Mais à Tokyo, la nageuse n'avait pas que le mental à surmonter. En raison de l'accident, elle avait également dû porter une minerve pendant plusieurs semaines, non sans conséquence.
"La seule chose qui m'inquiétait vraiment, c'est que mon médecin m'avait dit que je n'avais pas le droit de plonger en dehors de ma compétition", raconte l'Australienne. "À Tokyo, c'est la première fois que je replongeais après l'accident et le retrait de ma minerve. Mon entraîneur n'avait interdit de plonger. Pendant toute ma préparation, je suis partie dans l'eau, en me propulsant du mur. Mais je n'ai pas raté mon plongeon en compétition, j'ai toujours eu un bon départ."
Cette confiance inébranlable a largement contribué aux performances de la nageuse, et peut-être plus que jamais à Tokyo 1964. Malgré les difficultés, l'optimiste Australienne n'a jamais douté. Pendant que l'Américaine Sharon Stouder arrivait dans la capitale japonaise avec l'étiquette de talent incroyablement précoce, étiquette qu'elle parviendra brillement à justifier en remportant trois médailles d'or, Dawn Fraser ne s'en souciait guère.

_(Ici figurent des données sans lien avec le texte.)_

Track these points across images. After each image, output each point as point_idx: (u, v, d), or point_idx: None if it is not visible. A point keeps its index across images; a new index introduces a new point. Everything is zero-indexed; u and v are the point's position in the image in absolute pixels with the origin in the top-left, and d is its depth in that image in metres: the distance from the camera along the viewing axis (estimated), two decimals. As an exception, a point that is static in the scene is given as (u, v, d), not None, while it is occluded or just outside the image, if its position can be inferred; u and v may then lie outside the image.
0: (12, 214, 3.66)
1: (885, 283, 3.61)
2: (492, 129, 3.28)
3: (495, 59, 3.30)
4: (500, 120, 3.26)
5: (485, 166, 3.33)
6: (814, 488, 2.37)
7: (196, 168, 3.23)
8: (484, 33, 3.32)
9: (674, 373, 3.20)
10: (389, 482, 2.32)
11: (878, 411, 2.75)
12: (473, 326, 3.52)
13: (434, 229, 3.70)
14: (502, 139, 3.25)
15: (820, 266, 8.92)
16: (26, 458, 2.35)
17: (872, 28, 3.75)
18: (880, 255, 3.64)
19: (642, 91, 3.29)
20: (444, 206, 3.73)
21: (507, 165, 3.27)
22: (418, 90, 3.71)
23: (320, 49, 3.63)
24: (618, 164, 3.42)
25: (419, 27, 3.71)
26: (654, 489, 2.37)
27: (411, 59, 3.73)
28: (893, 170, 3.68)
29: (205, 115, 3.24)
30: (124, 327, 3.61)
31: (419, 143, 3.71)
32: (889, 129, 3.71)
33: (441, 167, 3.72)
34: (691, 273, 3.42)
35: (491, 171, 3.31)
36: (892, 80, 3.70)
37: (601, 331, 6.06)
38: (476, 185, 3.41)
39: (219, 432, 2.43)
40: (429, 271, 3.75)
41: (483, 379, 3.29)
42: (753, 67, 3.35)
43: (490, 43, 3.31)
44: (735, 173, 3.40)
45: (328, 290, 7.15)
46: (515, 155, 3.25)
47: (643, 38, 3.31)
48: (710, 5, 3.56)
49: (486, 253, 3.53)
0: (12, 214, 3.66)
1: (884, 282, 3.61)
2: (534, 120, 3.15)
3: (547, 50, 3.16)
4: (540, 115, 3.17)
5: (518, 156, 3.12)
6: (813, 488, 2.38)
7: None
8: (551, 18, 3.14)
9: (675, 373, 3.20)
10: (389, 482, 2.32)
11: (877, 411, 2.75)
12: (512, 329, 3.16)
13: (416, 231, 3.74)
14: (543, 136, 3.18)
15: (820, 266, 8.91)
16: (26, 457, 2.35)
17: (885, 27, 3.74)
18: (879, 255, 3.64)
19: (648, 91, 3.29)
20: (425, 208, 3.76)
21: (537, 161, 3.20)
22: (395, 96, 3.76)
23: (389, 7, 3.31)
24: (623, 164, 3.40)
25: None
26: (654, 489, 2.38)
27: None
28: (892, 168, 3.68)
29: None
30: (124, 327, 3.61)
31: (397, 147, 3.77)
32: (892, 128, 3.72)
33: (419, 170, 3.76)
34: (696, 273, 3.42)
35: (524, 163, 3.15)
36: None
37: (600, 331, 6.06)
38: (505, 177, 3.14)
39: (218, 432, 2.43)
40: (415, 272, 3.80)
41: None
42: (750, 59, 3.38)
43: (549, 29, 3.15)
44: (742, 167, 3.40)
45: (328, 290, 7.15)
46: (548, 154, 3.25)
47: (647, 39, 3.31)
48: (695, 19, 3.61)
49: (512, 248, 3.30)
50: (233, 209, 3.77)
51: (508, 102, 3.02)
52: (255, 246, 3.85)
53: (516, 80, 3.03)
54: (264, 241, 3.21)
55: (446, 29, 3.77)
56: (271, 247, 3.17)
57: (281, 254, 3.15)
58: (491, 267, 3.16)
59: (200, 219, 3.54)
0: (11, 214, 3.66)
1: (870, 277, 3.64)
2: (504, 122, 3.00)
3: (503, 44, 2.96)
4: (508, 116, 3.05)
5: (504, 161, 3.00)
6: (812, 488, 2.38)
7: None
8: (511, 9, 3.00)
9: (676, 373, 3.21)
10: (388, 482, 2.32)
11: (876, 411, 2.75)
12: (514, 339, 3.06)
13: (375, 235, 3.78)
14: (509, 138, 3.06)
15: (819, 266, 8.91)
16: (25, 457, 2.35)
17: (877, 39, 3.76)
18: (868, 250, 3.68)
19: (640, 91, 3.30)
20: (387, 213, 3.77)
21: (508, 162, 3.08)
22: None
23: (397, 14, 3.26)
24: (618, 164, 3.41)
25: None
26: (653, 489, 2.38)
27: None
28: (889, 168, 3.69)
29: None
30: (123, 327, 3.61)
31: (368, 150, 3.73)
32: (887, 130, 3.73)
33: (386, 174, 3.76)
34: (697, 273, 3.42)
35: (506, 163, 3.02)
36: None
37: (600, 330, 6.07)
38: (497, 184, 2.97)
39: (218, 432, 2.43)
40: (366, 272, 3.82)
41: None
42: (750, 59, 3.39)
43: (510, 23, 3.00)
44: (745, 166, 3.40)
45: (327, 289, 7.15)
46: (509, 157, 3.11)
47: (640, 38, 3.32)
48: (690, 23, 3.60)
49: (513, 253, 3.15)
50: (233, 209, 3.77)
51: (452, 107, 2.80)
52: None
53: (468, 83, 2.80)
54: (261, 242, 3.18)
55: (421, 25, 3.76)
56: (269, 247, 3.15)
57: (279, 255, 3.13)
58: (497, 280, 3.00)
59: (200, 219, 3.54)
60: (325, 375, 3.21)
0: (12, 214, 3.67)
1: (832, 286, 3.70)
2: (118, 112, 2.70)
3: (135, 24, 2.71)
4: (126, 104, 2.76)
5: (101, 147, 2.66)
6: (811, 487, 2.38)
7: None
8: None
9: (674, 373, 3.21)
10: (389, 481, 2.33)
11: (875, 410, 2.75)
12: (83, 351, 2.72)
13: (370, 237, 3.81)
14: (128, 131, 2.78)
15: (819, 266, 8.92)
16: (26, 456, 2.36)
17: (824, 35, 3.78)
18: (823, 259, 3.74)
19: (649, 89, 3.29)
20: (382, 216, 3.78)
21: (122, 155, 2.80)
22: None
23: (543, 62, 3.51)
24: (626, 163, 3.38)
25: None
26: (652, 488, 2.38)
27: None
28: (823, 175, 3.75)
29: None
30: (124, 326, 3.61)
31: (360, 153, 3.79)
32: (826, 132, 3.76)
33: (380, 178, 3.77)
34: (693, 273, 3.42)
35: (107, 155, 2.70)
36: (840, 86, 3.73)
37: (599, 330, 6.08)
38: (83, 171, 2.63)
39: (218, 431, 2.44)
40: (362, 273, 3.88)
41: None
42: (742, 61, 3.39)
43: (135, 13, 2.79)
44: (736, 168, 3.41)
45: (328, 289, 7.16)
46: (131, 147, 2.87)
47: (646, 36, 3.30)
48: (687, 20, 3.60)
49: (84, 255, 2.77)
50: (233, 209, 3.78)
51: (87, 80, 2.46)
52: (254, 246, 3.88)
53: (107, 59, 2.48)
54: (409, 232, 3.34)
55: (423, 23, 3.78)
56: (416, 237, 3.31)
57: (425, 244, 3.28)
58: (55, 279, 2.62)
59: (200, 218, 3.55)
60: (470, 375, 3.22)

"Je ne me suis jamais inquiétée de mes adversaires. Peu importe comment je nageais et où je nageais, je ne me suis jamais inquiétée de mes adversaires", dévoile-t-elle. "J'avais l'habitude de regarder ce qu'elles faisaient puis je travaillais sur ma course, et c'était tout. C'était juste un nom pour moi, ce n'était pas important. J'avais ma voie, j'avais ma ligne noire [à suivre au fond de la piscine] et il fallait que je prenne mon impulsion à 50 m, que je fasse demi-tour et que je touche la première. Je ne pensais à rien d'autre."
Une attitude que son entraîneur Harry Gallagher approuvait totalement. Toujours appelé "Monsieur Gallagher" par la nageuse, il a joué un rôle prépondérant dans toutes ses victoires.

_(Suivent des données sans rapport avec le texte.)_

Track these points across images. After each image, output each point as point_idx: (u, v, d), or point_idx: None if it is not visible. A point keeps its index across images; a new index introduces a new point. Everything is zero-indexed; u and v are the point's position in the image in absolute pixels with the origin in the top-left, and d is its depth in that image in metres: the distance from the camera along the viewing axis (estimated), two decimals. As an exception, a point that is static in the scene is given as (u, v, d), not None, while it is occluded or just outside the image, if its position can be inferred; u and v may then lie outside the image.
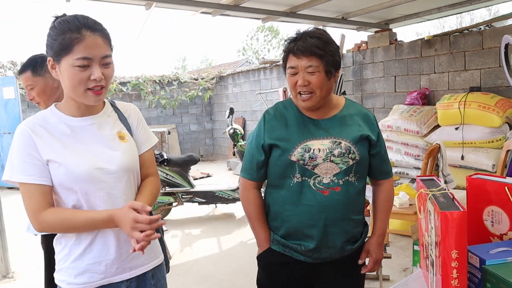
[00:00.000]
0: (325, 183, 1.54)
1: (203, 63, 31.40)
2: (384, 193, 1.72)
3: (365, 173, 1.65)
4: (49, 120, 1.36)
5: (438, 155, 3.61)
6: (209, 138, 11.42)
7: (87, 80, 1.27)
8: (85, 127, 1.38)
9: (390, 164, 1.74)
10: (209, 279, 3.59)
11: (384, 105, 6.25)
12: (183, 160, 5.35)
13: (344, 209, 1.56)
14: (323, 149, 1.54)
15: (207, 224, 5.32)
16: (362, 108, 1.70)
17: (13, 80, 8.25)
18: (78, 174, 1.30)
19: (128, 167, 1.40)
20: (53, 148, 1.30)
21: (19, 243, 4.87)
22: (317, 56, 1.49)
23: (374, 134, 1.62)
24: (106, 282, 1.38)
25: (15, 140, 1.30)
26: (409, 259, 3.67)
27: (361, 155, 1.57)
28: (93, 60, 1.26)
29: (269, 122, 1.63)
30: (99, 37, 1.28)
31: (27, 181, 1.27)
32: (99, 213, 1.31)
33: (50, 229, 1.32)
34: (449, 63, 5.32)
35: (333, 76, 1.56)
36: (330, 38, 1.55)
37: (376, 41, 6.32)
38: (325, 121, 1.60)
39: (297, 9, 5.33)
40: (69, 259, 1.37)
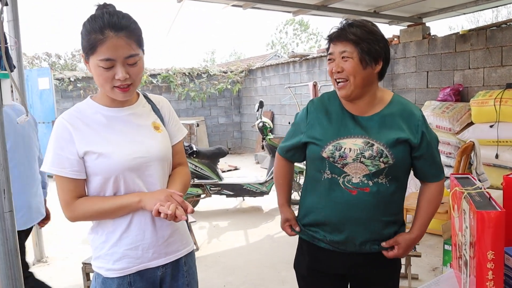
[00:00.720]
0: (355, 183, 1.53)
1: (232, 56, 31.50)
2: (429, 194, 1.64)
3: (402, 174, 1.58)
4: (86, 112, 1.40)
5: (471, 153, 3.52)
6: (237, 131, 11.47)
7: (112, 79, 1.30)
8: (122, 117, 1.42)
9: (440, 166, 1.63)
10: (236, 271, 3.62)
11: (416, 101, 6.12)
12: (212, 153, 5.40)
13: (373, 210, 1.54)
14: (354, 149, 1.52)
15: (235, 216, 5.37)
16: (408, 105, 1.59)
17: (48, 71, 8.49)
18: (117, 163, 1.34)
19: (163, 156, 1.45)
20: (91, 139, 1.34)
21: (54, 229, 5.04)
22: (352, 42, 1.47)
23: (416, 136, 1.53)
24: (143, 267, 1.42)
25: (53, 132, 1.35)
26: (439, 259, 3.60)
27: (396, 158, 1.51)
28: (116, 60, 1.28)
29: (311, 114, 1.64)
30: (123, 36, 1.28)
31: (60, 174, 1.33)
32: (129, 197, 1.36)
33: (81, 218, 1.37)
34: (485, 59, 5.16)
35: (371, 66, 1.50)
36: (374, 29, 1.51)
37: (409, 35, 6.19)
38: (365, 118, 1.57)
39: (329, 2, 5.26)
40: (106, 246, 1.41)
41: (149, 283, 1.45)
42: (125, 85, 1.32)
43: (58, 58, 17.53)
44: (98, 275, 1.44)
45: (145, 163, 1.39)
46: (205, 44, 61.46)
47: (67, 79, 9.30)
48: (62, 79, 9.27)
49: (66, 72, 9.87)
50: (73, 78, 9.36)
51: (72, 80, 9.33)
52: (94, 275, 1.47)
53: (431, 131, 1.58)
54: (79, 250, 4.30)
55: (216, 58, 31.42)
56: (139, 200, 1.34)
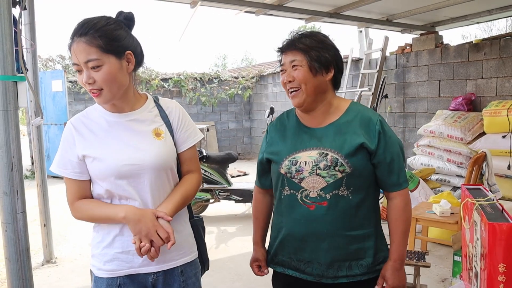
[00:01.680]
0: (312, 197, 1.47)
1: (244, 62, 31.60)
2: (394, 210, 1.51)
3: (366, 184, 1.49)
4: (92, 116, 1.45)
5: (483, 164, 3.49)
6: (247, 136, 11.48)
7: (84, 83, 1.34)
8: (123, 122, 1.43)
9: (402, 174, 1.51)
10: (243, 277, 3.62)
11: (427, 109, 6.09)
12: (222, 158, 5.41)
13: (333, 224, 1.46)
14: (309, 162, 1.47)
15: (243, 222, 5.36)
16: (365, 111, 1.53)
17: (61, 74, 8.59)
18: (108, 168, 1.37)
19: (160, 165, 1.42)
20: (90, 143, 1.40)
21: (63, 230, 5.08)
22: (300, 51, 1.46)
23: (373, 140, 1.45)
24: (132, 272, 1.43)
25: (62, 135, 1.43)
26: (448, 270, 3.56)
27: (354, 167, 1.43)
28: (80, 65, 1.31)
29: (270, 133, 1.65)
30: (83, 41, 1.29)
31: (63, 174, 1.41)
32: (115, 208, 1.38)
33: (81, 218, 1.43)
34: (498, 68, 5.12)
35: (321, 73, 1.47)
36: (323, 39, 1.50)
37: (421, 44, 6.17)
38: (320, 130, 1.52)
39: (341, 10, 5.28)
40: (100, 246, 1.44)
41: (140, 286, 1.45)
42: (94, 90, 1.33)
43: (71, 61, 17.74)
44: (91, 272, 1.49)
45: (137, 170, 1.38)
46: (217, 49, 61.81)
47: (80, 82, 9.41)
48: (75, 82, 9.37)
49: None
50: (86, 81, 9.47)
51: (85, 83, 9.44)
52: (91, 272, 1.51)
53: (392, 136, 1.50)
54: (88, 252, 4.31)
55: (228, 63, 31.53)
56: (124, 216, 1.34)
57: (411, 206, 1.55)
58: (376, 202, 1.55)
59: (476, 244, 1.22)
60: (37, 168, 3.97)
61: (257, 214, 1.77)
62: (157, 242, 1.32)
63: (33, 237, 4.67)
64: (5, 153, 2.05)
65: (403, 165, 1.51)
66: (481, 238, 1.14)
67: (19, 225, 1.80)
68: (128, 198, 1.40)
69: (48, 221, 4.08)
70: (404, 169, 1.52)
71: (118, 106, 1.43)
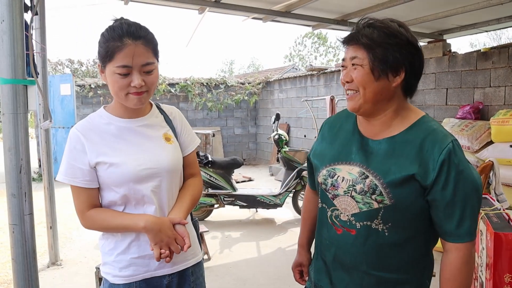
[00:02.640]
0: (342, 220, 1.27)
1: (250, 68, 31.69)
2: (447, 267, 1.20)
3: (412, 223, 1.22)
4: (99, 123, 1.43)
5: (490, 173, 3.46)
6: (252, 142, 11.49)
7: (127, 86, 1.32)
8: (134, 128, 1.44)
9: (470, 224, 1.16)
10: (247, 283, 3.61)
11: (434, 118, 6.07)
12: (227, 163, 5.42)
13: (359, 258, 1.26)
14: (348, 179, 1.26)
15: (247, 228, 5.36)
16: (435, 132, 1.20)
17: (70, 78, 8.68)
18: (126, 173, 1.36)
19: (173, 168, 1.46)
20: (102, 150, 1.38)
21: (69, 232, 5.11)
22: (363, 47, 1.19)
23: (431, 173, 1.15)
24: (149, 276, 1.44)
25: (67, 143, 1.39)
26: (454, 279, 3.53)
27: (396, 199, 1.18)
28: (133, 68, 1.30)
29: (322, 130, 1.46)
30: (141, 45, 1.31)
31: (72, 183, 1.37)
32: (134, 218, 1.38)
33: (93, 227, 1.41)
34: (507, 77, 5.09)
35: (386, 77, 1.20)
36: (397, 31, 1.19)
37: (429, 51, 6.15)
38: (374, 142, 1.27)
39: (349, 17, 5.28)
40: (114, 253, 1.43)
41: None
42: (140, 91, 1.34)
43: (80, 65, 17.89)
44: (105, 280, 1.47)
45: (154, 174, 1.41)
46: (224, 55, 62.03)
47: (88, 86, 9.47)
48: (83, 86, 9.45)
49: (88, 79, 10.06)
50: (94, 85, 9.53)
51: (93, 87, 9.50)
52: (102, 280, 1.49)
53: (465, 171, 1.16)
54: (93, 255, 4.34)
55: (235, 69, 31.65)
56: (144, 226, 1.35)
57: (473, 266, 1.21)
58: (429, 245, 1.29)
59: (482, 253, 1.21)
60: (44, 170, 4.00)
61: (304, 215, 1.61)
62: (176, 250, 1.36)
63: (39, 239, 4.69)
64: (14, 156, 2.07)
65: (472, 213, 1.17)
66: (487, 247, 1.14)
67: (26, 227, 1.81)
68: (145, 203, 1.41)
69: (54, 224, 4.11)
70: (473, 218, 1.17)
71: (130, 112, 1.43)
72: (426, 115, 1.28)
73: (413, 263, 1.25)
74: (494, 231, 1.07)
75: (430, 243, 1.27)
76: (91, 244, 4.65)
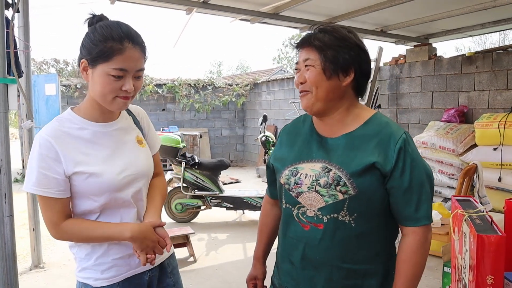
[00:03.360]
0: (309, 216, 1.28)
1: (239, 70, 31.69)
2: (405, 250, 1.25)
3: (375, 212, 1.27)
4: (71, 127, 1.33)
5: (474, 176, 3.50)
6: (240, 144, 11.48)
7: (119, 90, 1.28)
8: (110, 132, 1.39)
9: (423, 208, 1.24)
10: (233, 285, 3.59)
11: (420, 121, 6.12)
12: (214, 165, 5.40)
13: (328, 252, 1.27)
14: (310, 175, 1.28)
15: (234, 229, 5.34)
16: (388, 125, 1.29)
17: (55, 77, 8.56)
18: (107, 183, 1.32)
19: (149, 171, 1.46)
20: (79, 158, 1.30)
21: (52, 235, 5.03)
22: (315, 49, 1.26)
23: (389, 161, 1.22)
24: (131, 274, 1.43)
25: (35, 150, 1.27)
26: (438, 281, 3.56)
27: (360, 189, 1.22)
28: (129, 72, 1.27)
29: (281, 136, 1.49)
30: (139, 50, 1.29)
31: (46, 195, 1.27)
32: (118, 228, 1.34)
33: (68, 239, 1.36)
34: (490, 81, 5.17)
35: (337, 76, 1.26)
36: (346, 35, 1.28)
37: (415, 55, 6.22)
38: (332, 140, 1.32)
39: (336, 20, 5.31)
40: (93, 257, 1.39)
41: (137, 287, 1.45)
42: (128, 95, 1.31)
43: (66, 64, 17.68)
44: (85, 285, 1.42)
45: (133, 180, 1.39)
46: (212, 56, 61.94)
47: (73, 86, 9.37)
48: (69, 86, 9.35)
49: (73, 79, 9.94)
50: (80, 85, 9.43)
51: (78, 87, 9.40)
52: (80, 287, 1.44)
53: (417, 159, 1.25)
54: (77, 257, 4.28)
55: (223, 70, 31.63)
56: (130, 236, 1.32)
57: (428, 248, 1.27)
58: (391, 235, 1.34)
59: (465, 255, 1.22)
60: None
61: (261, 227, 1.59)
62: (159, 252, 1.37)
63: (22, 242, 4.62)
64: (-6, 156, 2.03)
65: (427, 198, 1.25)
66: (470, 249, 1.14)
67: (5, 229, 1.77)
68: (124, 207, 1.38)
69: (37, 226, 4.04)
70: (428, 202, 1.25)
71: (106, 115, 1.38)
72: (378, 112, 1.36)
73: (379, 254, 1.30)
74: (477, 233, 1.08)
75: (392, 234, 1.33)
76: (75, 246, 4.60)
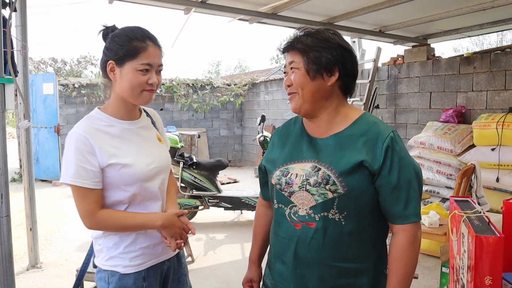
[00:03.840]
0: (301, 216, 1.30)
1: (237, 69, 31.68)
2: (396, 248, 1.26)
3: (364, 210, 1.28)
4: (100, 124, 1.47)
5: (472, 176, 3.50)
6: (238, 144, 11.48)
7: (145, 83, 1.43)
8: (135, 130, 1.54)
9: (412, 205, 1.25)
10: (231, 285, 3.59)
11: (418, 121, 6.13)
12: (212, 165, 5.39)
13: (320, 251, 1.28)
14: (301, 175, 1.30)
15: (232, 229, 5.34)
16: (377, 125, 1.31)
17: (53, 77, 8.54)
18: (138, 173, 1.46)
19: (169, 165, 1.63)
20: (113, 151, 1.44)
21: (49, 234, 5.02)
22: (298, 51, 1.30)
23: (377, 160, 1.24)
24: (155, 262, 1.55)
25: (71, 145, 1.40)
26: (436, 281, 3.57)
27: (349, 188, 1.24)
28: (153, 66, 1.44)
29: (273, 138, 1.52)
30: (158, 48, 1.47)
31: (83, 185, 1.39)
32: (150, 218, 1.49)
33: (101, 228, 1.47)
34: (489, 82, 5.18)
35: (321, 77, 1.29)
36: (329, 37, 1.31)
37: (413, 55, 6.22)
38: (322, 140, 1.34)
39: (335, 20, 5.31)
40: (121, 246, 1.50)
41: (158, 276, 1.57)
42: (153, 88, 1.47)
43: (64, 64, 17.66)
44: (113, 273, 1.51)
45: (159, 172, 1.54)
46: (211, 56, 61.94)
47: (71, 85, 9.34)
48: (66, 85, 9.31)
49: (71, 78, 9.92)
50: (78, 84, 9.41)
51: (76, 87, 9.37)
52: (106, 275, 1.53)
53: (405, 157, 1.26)
54: (75, 257, 4.26)
55: (221, 70, 31.60)
56: (161, 224, 1.47)
57: (419, 246, 1.28)
58: (382, 234, 1.35)
59: (463, 256, 1.22)
60: (24, 171, 3.92)
61: (256, 229, 1.61)
62: (185, 237, 1.53)
63: (19, 241, 4.61)
64: (-10, 156, 2.02)
65: (416, 195, 1.26)
66: (468, 250, 1.14)
67: (2, 229, 1.76)
68: (151, 199, 1.53)
69: (34, 225, 4.02)
70: (417, 200, 1.26)
71: (130, 113, 1.53)
72: (366, 112, 1.38)
73: (370, 252, 1.31)
74: (475, 234, 1.08)
75: (383, 233, 1.34)
76: (73, 246, 4.58)
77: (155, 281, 1.56)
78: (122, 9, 45.28)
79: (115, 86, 1.47)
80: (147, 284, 1.52)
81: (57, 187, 8.07)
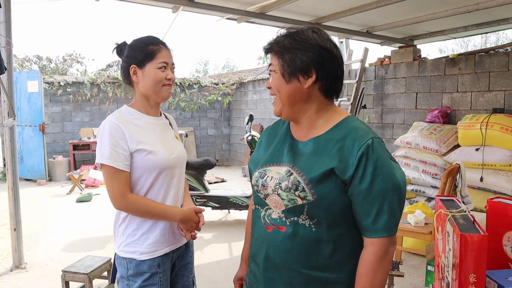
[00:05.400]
0: (273, 218, 1.28)
1: (225, 69, 31.59)
2: (363, 262, 1.20)
3: (338, 220, 1.22)
4: (129, 116, 1.70)
5: (457, 175, 3.56)
6: (225, 143, 11.46)
7: (164, 79, 1.70)
8: (158, 124, 1.77)
9: (386, 220, 1.17)
10: (218, 285, 3.59)
11: (404, 121, 6.19)
12: (199, 164, 5.37)
13: (289, 256, 1.25)
14: (275, 178, 1.28)
15: (219, 229, 5.33)
16: (356, 130, 1.23)
17: (38, 74, 8.41)
18: (161, 160, 1.65)
19: (185, 159, 1.83)
20: (141, 139, 1.64)
21: (34, 234, 4.95)
22: (276, 54, 1.28)
23: (349, 168, 1.17)
24: (168, 250, 1.73)
25: (106, 131, 1.60)
26: (422, 279, 3.61)
27: (319, 196, 1.18)
28: (168, 64, 1.71)
29: (261, 138, 1.50)
30: (169, 50, 1.75)
31: (115, 166, 1.58)
32: (172, 211, 1.70)
33: (128, 211, 1.65)
34: (473, 83, 5.25)
35: (296, 79, 1.25)
36: (308, 37, 1.25)
37: (400, 56, 6.28)
38: (302, 144, 1.31)
39: (322, 20, 5.34)
40: (138, 232, 1.67)
41: (169, 263, 1.75)
42: (171, 83, 1.73)
43: (49, 61, 17.40)
44: (130, 260, 1.67)
45: (178, 162, 1.75)
46: (199, 55, 61.64)
47: (57, 83, 9.21)
48: (51, 83, 9.17)
49: (56, 76, 9.78)
50: (63, 82, 9.28)
51: (62, 85, 9.24)
52: (125, 262, 1.68)
53: (383, 167, 1.17)
54: (60, 257, 4.21)
55: (209, 69, 31.46)
56: (180, 218, 1.70)
57: (389, 262, 1.20)
58: (357, 246, 1.25)
59: (448, 254, 1.23)
60: (8, 170, 3.86)
61: (248, 228, 1.57)
62: (198, 229, 1.76)
63: (3, 242, 4.54)
64: (-26, 154, 1.98)
65: (391, 209, 1.17)
66: (453, 248, 1.16)
67: None
68: (167, 187, 1.70)
69: (18, 225, 3.96)
70: (391, 214, 1.17)
71: (154, 110, 1.77)
72: (351, 115, 1.32)
73: (345, 262, 1.25)
74: (460, 233, 1.09)
75: (358, 244, 1.24)
76: (58, 247, 4.53)
77: (168, 268, 1.73)
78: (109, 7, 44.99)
79: (139, 86, 1.71)
80: (162, 270, 1.69)
81: (42, 186, 7.96)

"Il me comprenait en tant que personne. Il n'a jamais voulu changer quoi que ce soit, il voulait juste que je sois plus forte dans l'eau. Il n'a jamais changé mon style", explique Dawn Fraser, qui a utilisé la technique du bras tendu tout au long de sa carrière.
L'ancien entraîneur, aujourd'hui âgé de 96 ans, et l'Australienne se parlent toujours une fois par semaine et les Jeux Olympiques de Tokyo 2020 figureront sans doute en bonne place dans leurs conversations l'année prochaine. Son ancienne élève conseille plusieurs nageuses australiennes de premier plan, dont l'une, Lani Pallister, l'enthousiasme tout particulièrement.
"Elle a le bon tempérament et le bon état d'esprit pour son sport", raconte Dawn Fraser sur la nageuse de 18 ans, qui a en septembre 2020 battu le record d'Australie du 800 m nage libre en petit bassin.
Une autre personne que la native de Sydney espère voir gagner à Tokyo est la star américaine Katie Ledecky. La spécialiste du 800 m nage libre a pour ambition de devenir le quatrième nageur, après Michael Phelps, Krisztina Egerszegi et donc Dawn Fraser, à remporter trois médailles d'or olympiques sur la même épreuve.
"J'adore la façon dont elle nage et sa maîtrise", révèle-t-elle. "Elle aime nager comme moi j'aimais ça. Elle y prend plaisir. J'espère qu'elle sera la prochaine nageuse à en gagner trois d'affilée. Ce serait fantastique qu'il y ait une autre femme."
Dawn Fraser, qui est revenue au Japon plusieurs fois au cours des 56 années qui se sont écoulées depuis qu'elle a marqué les derniers Jeux de Tokyo, ne manquera pas une minute des évènements et vibrera sans doute au rythme de la finale du 100 m nage libre femmes.
"Tokyo était quelque chose de très spécial parce que ma mère devait être là, mais elle ne l'était pas. C'était tout pour moi de gagner cette course, c'était pour elle."